◆ How to complete this task:
From the line containing "left front paw: (303, 240)" down to the last line of the records below, restate each line word for word and leave out the rest.

◆ Information provided:
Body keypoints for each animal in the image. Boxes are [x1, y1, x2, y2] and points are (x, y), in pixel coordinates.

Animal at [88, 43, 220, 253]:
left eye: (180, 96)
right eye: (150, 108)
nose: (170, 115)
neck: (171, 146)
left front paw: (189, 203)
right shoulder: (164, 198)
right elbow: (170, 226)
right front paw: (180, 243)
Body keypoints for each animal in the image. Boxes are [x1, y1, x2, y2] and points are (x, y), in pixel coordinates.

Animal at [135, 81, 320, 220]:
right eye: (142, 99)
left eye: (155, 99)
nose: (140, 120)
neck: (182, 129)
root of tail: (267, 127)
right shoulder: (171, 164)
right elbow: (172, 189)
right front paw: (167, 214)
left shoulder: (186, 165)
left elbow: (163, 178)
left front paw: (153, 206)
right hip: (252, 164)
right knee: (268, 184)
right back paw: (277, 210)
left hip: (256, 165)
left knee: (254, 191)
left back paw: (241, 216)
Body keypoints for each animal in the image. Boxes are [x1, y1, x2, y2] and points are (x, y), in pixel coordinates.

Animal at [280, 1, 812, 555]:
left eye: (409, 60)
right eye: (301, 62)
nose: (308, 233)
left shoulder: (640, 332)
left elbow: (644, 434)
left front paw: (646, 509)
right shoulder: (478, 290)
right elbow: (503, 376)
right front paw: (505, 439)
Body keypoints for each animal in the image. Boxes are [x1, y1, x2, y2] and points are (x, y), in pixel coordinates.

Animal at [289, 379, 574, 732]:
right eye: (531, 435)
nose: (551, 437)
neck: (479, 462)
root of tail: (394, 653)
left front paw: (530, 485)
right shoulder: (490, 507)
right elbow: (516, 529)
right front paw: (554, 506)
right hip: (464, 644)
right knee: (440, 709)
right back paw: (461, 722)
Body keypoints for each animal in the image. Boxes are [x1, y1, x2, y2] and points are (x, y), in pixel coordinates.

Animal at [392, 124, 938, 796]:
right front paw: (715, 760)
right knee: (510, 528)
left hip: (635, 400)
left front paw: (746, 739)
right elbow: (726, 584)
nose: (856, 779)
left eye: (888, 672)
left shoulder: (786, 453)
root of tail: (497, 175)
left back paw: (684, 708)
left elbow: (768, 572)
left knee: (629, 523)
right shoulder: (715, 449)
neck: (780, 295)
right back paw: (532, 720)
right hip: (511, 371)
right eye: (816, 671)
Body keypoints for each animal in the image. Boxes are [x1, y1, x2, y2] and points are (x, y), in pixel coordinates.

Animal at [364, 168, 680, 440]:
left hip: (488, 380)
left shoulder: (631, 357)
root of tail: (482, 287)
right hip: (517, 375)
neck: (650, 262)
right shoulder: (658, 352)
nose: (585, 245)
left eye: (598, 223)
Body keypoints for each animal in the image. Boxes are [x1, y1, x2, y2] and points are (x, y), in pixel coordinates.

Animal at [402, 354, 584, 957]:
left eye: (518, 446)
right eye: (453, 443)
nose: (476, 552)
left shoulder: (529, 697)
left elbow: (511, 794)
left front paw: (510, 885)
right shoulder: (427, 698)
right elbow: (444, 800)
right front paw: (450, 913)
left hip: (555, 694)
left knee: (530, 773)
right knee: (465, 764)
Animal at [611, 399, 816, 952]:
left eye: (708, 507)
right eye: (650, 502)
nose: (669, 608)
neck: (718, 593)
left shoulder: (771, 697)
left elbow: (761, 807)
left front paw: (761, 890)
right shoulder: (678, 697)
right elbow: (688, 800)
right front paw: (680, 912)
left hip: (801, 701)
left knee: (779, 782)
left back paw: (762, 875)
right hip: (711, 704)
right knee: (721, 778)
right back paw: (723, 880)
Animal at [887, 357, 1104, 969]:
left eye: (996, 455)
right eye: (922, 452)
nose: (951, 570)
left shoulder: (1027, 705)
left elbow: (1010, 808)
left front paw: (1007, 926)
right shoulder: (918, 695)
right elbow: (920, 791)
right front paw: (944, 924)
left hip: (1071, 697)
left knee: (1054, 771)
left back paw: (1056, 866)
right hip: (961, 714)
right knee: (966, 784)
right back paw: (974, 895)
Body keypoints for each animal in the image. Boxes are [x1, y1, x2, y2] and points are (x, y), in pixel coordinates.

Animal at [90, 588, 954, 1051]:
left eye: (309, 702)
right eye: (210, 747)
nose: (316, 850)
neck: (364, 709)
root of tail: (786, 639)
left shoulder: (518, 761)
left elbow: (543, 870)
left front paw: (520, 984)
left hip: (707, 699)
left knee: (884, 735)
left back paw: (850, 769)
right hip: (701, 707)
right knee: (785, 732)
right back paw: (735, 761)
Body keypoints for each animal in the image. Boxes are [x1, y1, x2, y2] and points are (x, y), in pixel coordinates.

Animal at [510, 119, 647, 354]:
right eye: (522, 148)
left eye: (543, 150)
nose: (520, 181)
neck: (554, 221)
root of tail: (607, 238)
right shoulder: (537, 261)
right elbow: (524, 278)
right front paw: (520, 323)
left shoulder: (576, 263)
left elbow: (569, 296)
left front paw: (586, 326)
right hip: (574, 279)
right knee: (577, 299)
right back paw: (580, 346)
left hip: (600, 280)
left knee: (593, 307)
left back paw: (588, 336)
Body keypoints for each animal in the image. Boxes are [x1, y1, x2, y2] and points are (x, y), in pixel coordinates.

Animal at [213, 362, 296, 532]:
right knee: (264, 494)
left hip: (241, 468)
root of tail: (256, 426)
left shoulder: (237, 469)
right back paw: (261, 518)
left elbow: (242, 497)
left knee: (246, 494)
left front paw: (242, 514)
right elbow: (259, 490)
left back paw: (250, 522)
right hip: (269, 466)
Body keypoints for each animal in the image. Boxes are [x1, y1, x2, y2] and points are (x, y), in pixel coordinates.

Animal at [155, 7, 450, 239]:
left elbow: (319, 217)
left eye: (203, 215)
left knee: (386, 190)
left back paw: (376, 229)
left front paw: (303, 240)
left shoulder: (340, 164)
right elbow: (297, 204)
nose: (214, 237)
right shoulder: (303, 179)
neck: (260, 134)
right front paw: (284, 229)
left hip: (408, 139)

◆ Answer box:
left front paw: (303, 240)
left shoulder: (340, 164)
right elbow: (297, 204)
nose: (214, 237)
right shoulder: (303, 179)
neck: (260, 134)
right front paw: (284, 229)
left hip: (408, 139)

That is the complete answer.